WASHINGTON, D.C. — The Consumer Financial Protection Bureau’s (CFPB) 2023 annual report on residential mortgage lending highlights a sharp decline in mortgage activities and rising costs for borrowers. The report, based on data collected under the Home Mortgage Disclosure Act (HMDA), outlines significant trends in home purchases, refinancing, and loan costs.

Mortgage loan applications and originations both dropped dramatically, with applications falling by 30% and originations by 32% compared to 2022. Refinancing activity saw the steepest decline, with single-family refinance originations plunging 64%, primarily limited to cash-out loans.

Rising interest rates significantly impacted borrowers, driving average monthly payments on conventional 30-year fixed-rate loans from $2,045 in December 2022 to $2,295 a year later. Despite higher costs, debt-to-income ratios remained stable, suggesting a trend toward loans favoring higher-income applicants.

The report also notes that more than half of borrowers, or 56%, paid discount points in 2023—a 13% rise from the prior year. Median discount points were $3,000 for home purchases and $3,900 for refinancing.

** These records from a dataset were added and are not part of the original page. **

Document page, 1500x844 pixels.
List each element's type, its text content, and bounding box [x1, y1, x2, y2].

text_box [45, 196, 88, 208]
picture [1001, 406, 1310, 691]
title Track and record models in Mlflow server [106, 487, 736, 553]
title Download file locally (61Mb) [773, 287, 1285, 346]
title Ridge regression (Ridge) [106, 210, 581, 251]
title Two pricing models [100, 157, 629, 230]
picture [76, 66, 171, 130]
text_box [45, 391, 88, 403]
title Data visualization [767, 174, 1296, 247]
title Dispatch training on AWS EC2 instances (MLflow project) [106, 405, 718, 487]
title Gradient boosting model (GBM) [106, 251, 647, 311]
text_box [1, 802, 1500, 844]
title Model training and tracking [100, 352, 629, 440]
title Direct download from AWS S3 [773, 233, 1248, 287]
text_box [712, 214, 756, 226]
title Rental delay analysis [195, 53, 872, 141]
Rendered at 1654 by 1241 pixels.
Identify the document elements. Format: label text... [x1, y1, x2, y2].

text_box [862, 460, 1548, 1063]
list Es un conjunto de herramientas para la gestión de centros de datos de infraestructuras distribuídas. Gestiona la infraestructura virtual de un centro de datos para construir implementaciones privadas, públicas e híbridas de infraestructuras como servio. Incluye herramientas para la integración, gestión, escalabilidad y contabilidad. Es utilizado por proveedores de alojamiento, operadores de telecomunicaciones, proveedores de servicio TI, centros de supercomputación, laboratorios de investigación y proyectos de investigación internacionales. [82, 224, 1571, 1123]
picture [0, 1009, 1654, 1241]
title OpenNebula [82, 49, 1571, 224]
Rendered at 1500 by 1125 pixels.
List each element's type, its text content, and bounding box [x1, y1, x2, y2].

Total median loan costs for home purchases increased to $6,700, with refinance loans exceeding $7,300. Hispanic and Black borrowers experienced faster cost increases than Asian and non-Hispanic white borrowers.

Additionally, non-depository institutions solidified their position in the mortgage market, originating approximately 62% of home purchase loans and 64% of refinance loans in 2023, overtaking traditional banks and credit unions.

The CFPB’s findings highlight changes in mortgage lending practices and demographic impacts shaped by economic factors and regulatory shifts in the lending market. This is the sixth year reflecting expanded data collection under the revised HMDA rules.